En Belgique, l’été sera chaud dans les burkinis

Un été sans attentat déséquilibré ou attentat pour la pudeur, version islamique, est-il encore vraiment un été ? La Nationale 7, Bardot, le bikini, c’est fini. Aujourd’hui, place au burkini, épisode 15, saison 7.

Cet été, le fait divers islamique nous vient de Belgique, de la ville de Gand, connue pour détenir l’une des peintures les plus célèbres au monde : le retable de l’Agneau mystique, chef-d’œuvre fondateur dans l’histoire de la peinture occidentale et appartenant au mouvement des Primitifs flamands. Autres temps, autres primitifs, où – première dans la jurisprudence du royaume – le tribunal de première instance a annulé l’interdiction du burkini qui avait été appliquée dans deux piscines. « Une piscine publique ne peut interdire aux baigneuses le port du burkini pour des raisons d’hygiène ou de sécurité. » En effet, l’administration flamande de ce royaume multiculturel a fourni des preuves scientifiques pour démontrer qu’il n’y a aucun problème dans ces domaines. Veni vidi vici ! Amis ostracisés des bermudas à fleurs, prenez-en de la graine, la Terre est donc bien plate, la science sans conscience faisant foi.

La plainte initiale avait été portée par des individus dits du sexe faible issus de la religion dite chroniquement stigmatisée. Ces pudiques de la cuisse auront droit, en sus, à une indemnisation pour dommages moraux et les établissements concernés seront priés d’adapter leur règlement dans le sens de La Mecque. « Les gens doivent avoir la liberté de s’habiller comme ils le souhaitent, même dans une piscine », gloussait l’UNIA, le Centre pour l’égalité des chances pour lequel une interdiction générale du burkini constitue une forme claire de discrimination.
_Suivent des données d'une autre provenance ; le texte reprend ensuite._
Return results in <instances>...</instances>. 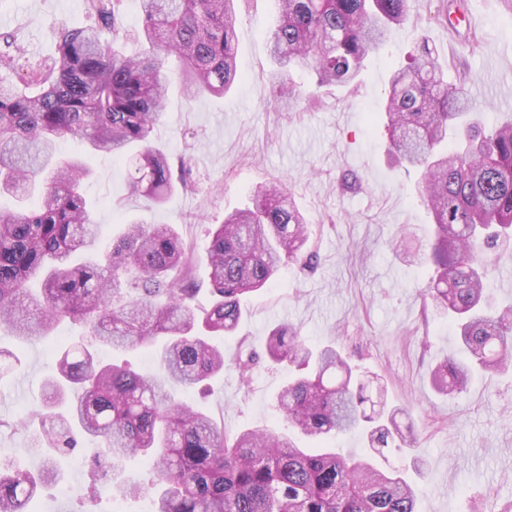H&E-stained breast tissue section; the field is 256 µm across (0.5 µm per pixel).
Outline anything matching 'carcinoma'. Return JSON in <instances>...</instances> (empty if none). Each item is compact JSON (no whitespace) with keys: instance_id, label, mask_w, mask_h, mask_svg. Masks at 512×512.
I'll return each mask as SVG.
<instances>
[{"instance_id":"1","label":"carcinoma","mask_w":512,"mask_h":512,"mask_svg":"<svg viewBox=\"0 0 512 512\" xmlns=\"http://www.w3.org/2000/svg\"><path fill=\"white\" fill-rule=\"evenodd\" d=\"M120 0H86L97 23L54 29L53 56L32 61L13 33L0 34V194L37 201L0 208V331L27 344L68 320L81 327L60 346L55 373L44 384L40 427L29 450L43 456L37 471L0 456V512H27L49 482L61 479L56 454L76 447V436L100 448L91 469L89 502L121 489L147 494L151 512H415L414 486L397 470L370 458L329 448H302L288 434L243 429L230 433L210 415L177 400L224 371V350L211 337L232 334L246 294L264 289L280 268L309 269L306 220L284 184H260L251 205L210 232L204 259L212 301L198 308L196 263L171 224L130 223L103 243L94 205L83 191L90 171L59 153L65 137L91 152L136 158L132 189L163 204L187 183L167 155L152 145L166 110L169 78L191 98L222 97L240 79L236 0H139L138 37L145 49L121 53L116 12ZM278 21L267 35L279 68L277 88L298 100L292 78L308 71L315 85L352 86L366 58L405 24L411 0H274ZM468 79L448 81L424 40L409 66L390 76L384 120L390 152L421 171L418 195L432 215L423 260L432 270L424 299L452 321L459 352L432 372L437 391L454 397L473 374L512 367V306H500L489 278L512 258V117L489 133L472 121L464 92ZM159 346L158 373L105 362L102 348ZM265 357L295 372L275 408L292 431L317 440L361 433L370 452L417 448L397 415L367 394L369 378L331 344L312 349L297 328L265 337ZM252 354L234 368L249 386ZM144 457L152 478L145 487L123 478V462Z\"/></svg>"}]
</instances>
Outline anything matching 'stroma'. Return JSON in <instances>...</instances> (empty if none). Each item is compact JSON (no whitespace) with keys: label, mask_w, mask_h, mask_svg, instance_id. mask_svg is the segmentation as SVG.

L’UNIA ne précise pas si se balader en minijupe dans la charmante bourgade molenbeekoise constituerait une autre forme de discrimination envers les rétines chastes des chances qui s’y sont durablement installées. Sur les plages estivales, il semblerait d’ailleurs que les poitrines féminines dévoilées à la concupiscence de certains mâles porteraient atteinte au vivre ensemble. Ou quand le téton se mêla de politique intérieure et charria les valeurs républicaines de tolérance, car bientôt nous vivrons une époque où montrer ses seins à la plage deviendra un acte de résistance.

Aussi aberrant que cela puisse paraître, le débat sur la nature fondamentale de l’idéologie islamique est devenu anachronique. Quatorze siècles d’histoire, de conquêtes, de Cologne et de Bataclan, etc., de duplicité dans le discours et, dans ce cas précis, la pudibonderie d’essence politique d’une religion dont le modèle parfait avait un harem à disposition, butins de guerre compris, ont eu raison de la méconnaissance de ses préceptes.

Inévitablement, le débat de fond portera sur les suppôts de cette propagande juridique, politique, culturelle, économique et sociétale, notamment les féministes idiotes pas si inutiles pour la cause islamiste qui, sous couvert de liberté individuelle, sont toujours promptes à défendre les droits des minorités provisoires. À croire que la défense tout azimut de l’islam n’est qu’un moyen parmi tant d’autres pour détruire les reliquats de cette civilisation patriarcale blanche et chrétienne tant honnie. Ne dit-on pas que l’ennemi de mon ennemi est mon ami. Hélas, quand cette minorité sera majoritaire, ce sera une tout autre affaire.